The Audience Matrix is work in progress and it’s going to be an instrumental tool for us in the coming months as we start fleshing out some of the design concepts. As Leisa says on her blog:

Over the coming weeks we’re going to be inviting you to submit your ideas for revisions to the Drupal7 Admin interface and overall user experience. It will be very helpful for us all to use this document to help make sure that we’re designing for the 80% and not necessarily just for ourselves! And it is also a really great way to expose missing elements and possible flaws in our concepts. Using the document to test the example we show in the video above helped us to realise that we needed things like a close button on the dashboard (I know, d’uh!), a place to hold the user generated content from things like comment as well as contact forms, and got us thinking about a whole host of thorny permissions and workflow issues.

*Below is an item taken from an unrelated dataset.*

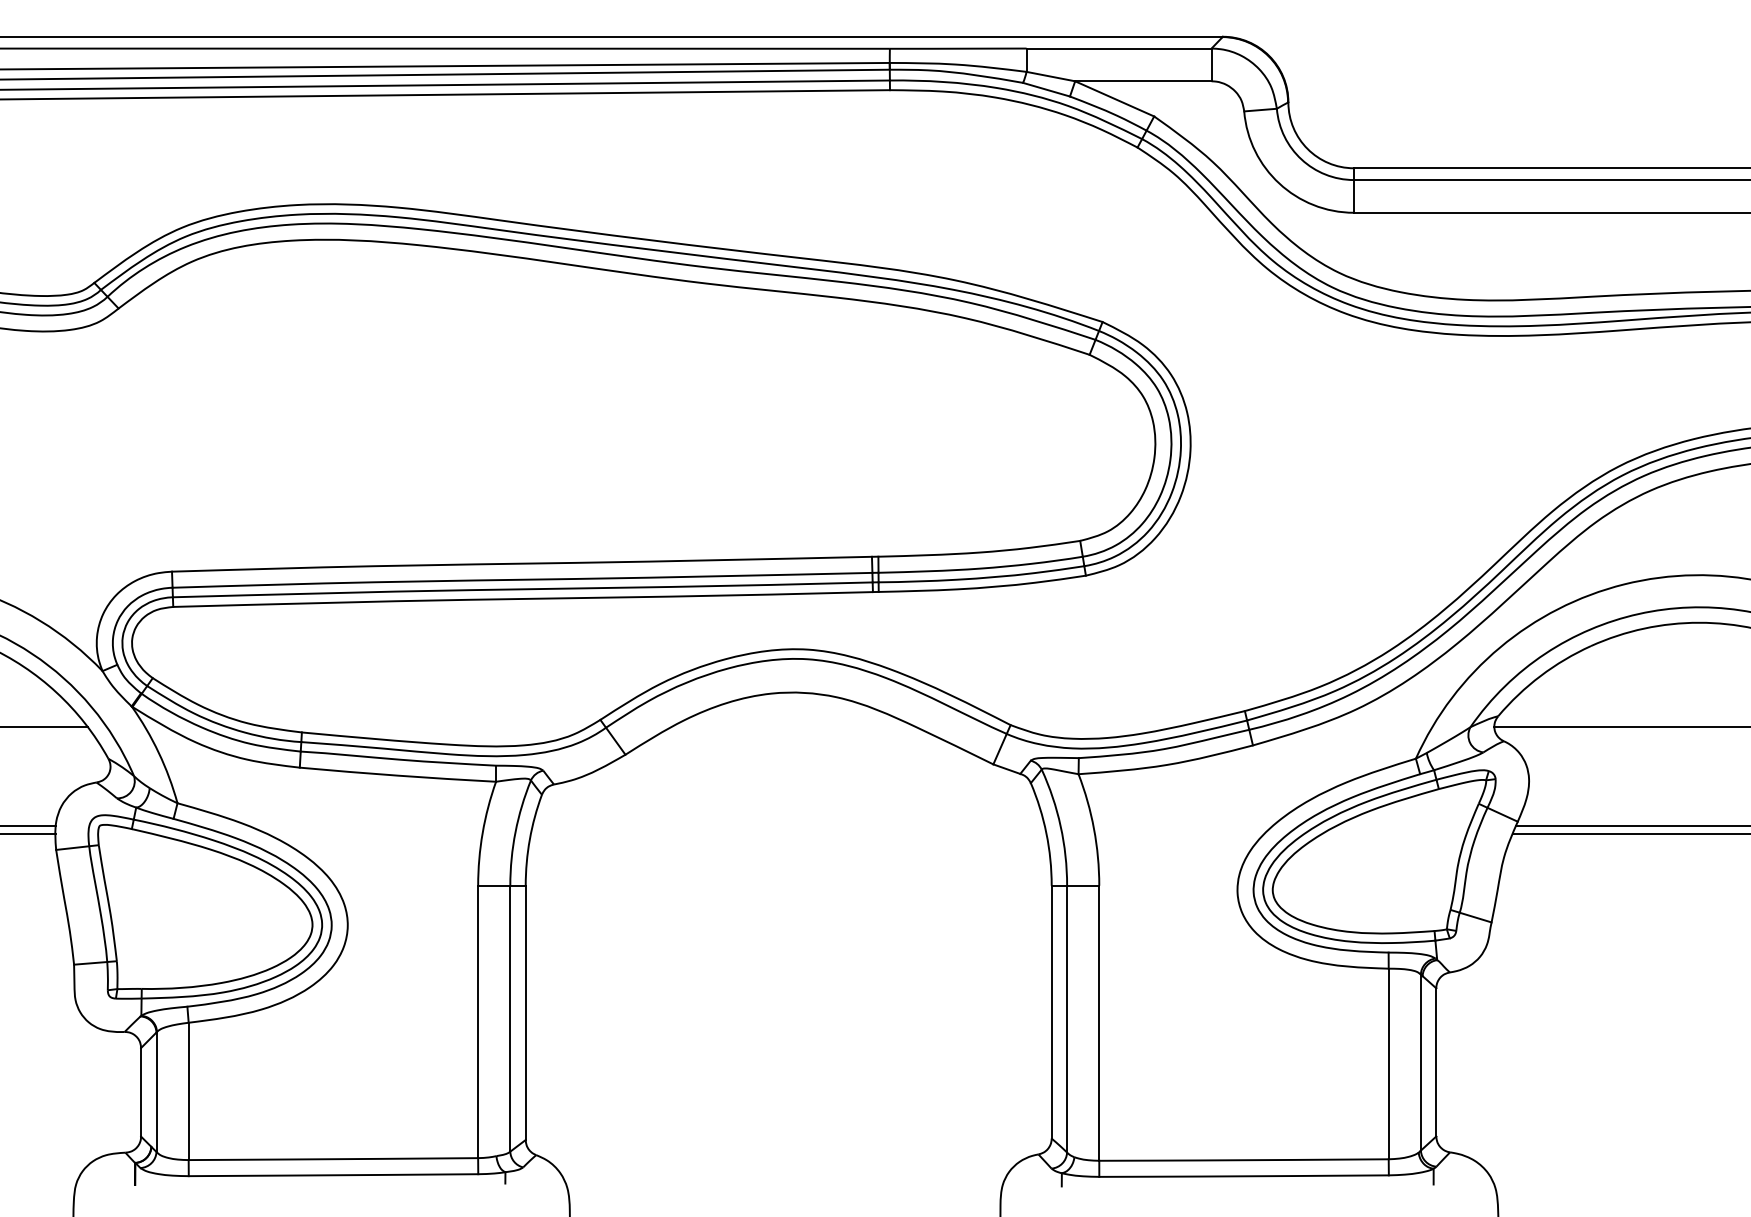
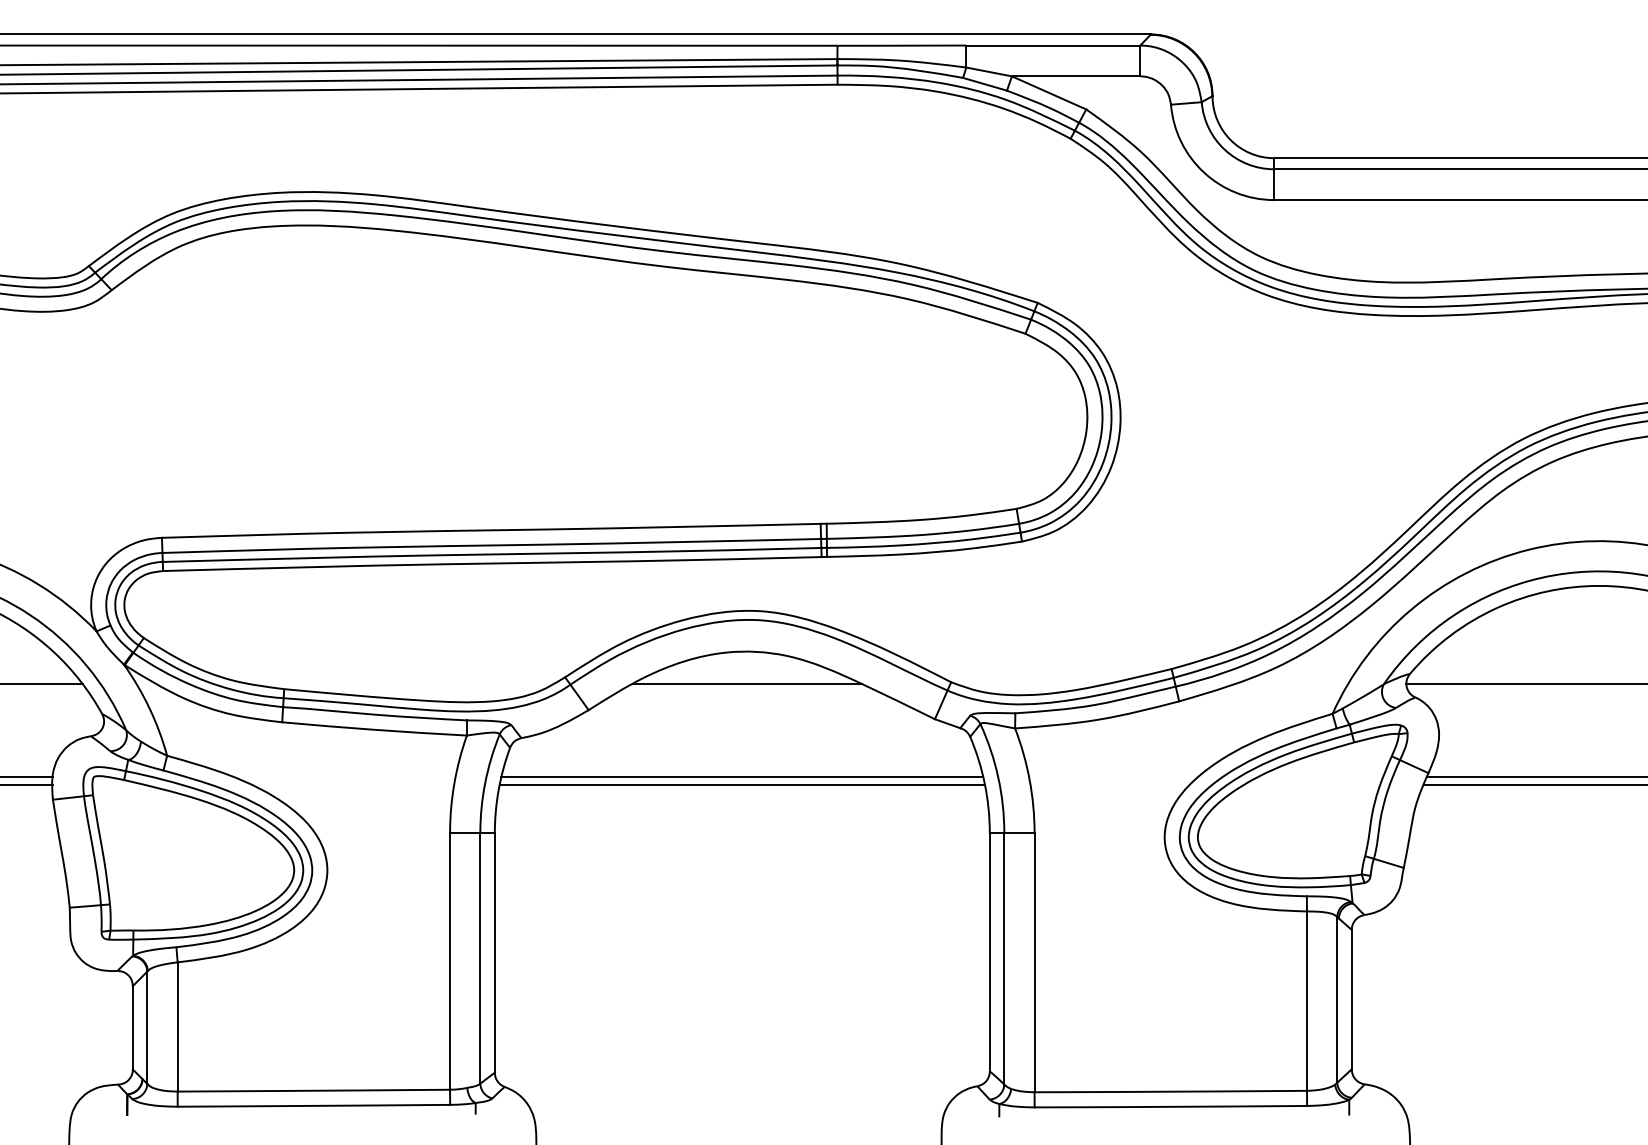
line: (794, 727) -> (747, 684), added
line: (788, 825) -> (742, 776), added
line: (787, 833) -> (741, 784), added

We need your help. We’ve produced a PDF for you to download so you can use it in some of the upcoming crowdsourcing activities we have planned. (like the one’s we did for the Drupal.org redesign project).

There will be more from me

It’s a fair cop. I’ve not been as active blogging about this stuff as I could have been. Both the Drupal.org redesign, and now the Drupal 7 UX work, are both breaking ground on a process thought to be difficult, if not impossible. So, as of today, I’m going to be talking about it all a hell of lot more because, well, what other projects can you talk about as you’re doing it? We’re in an incredibly fortunate position.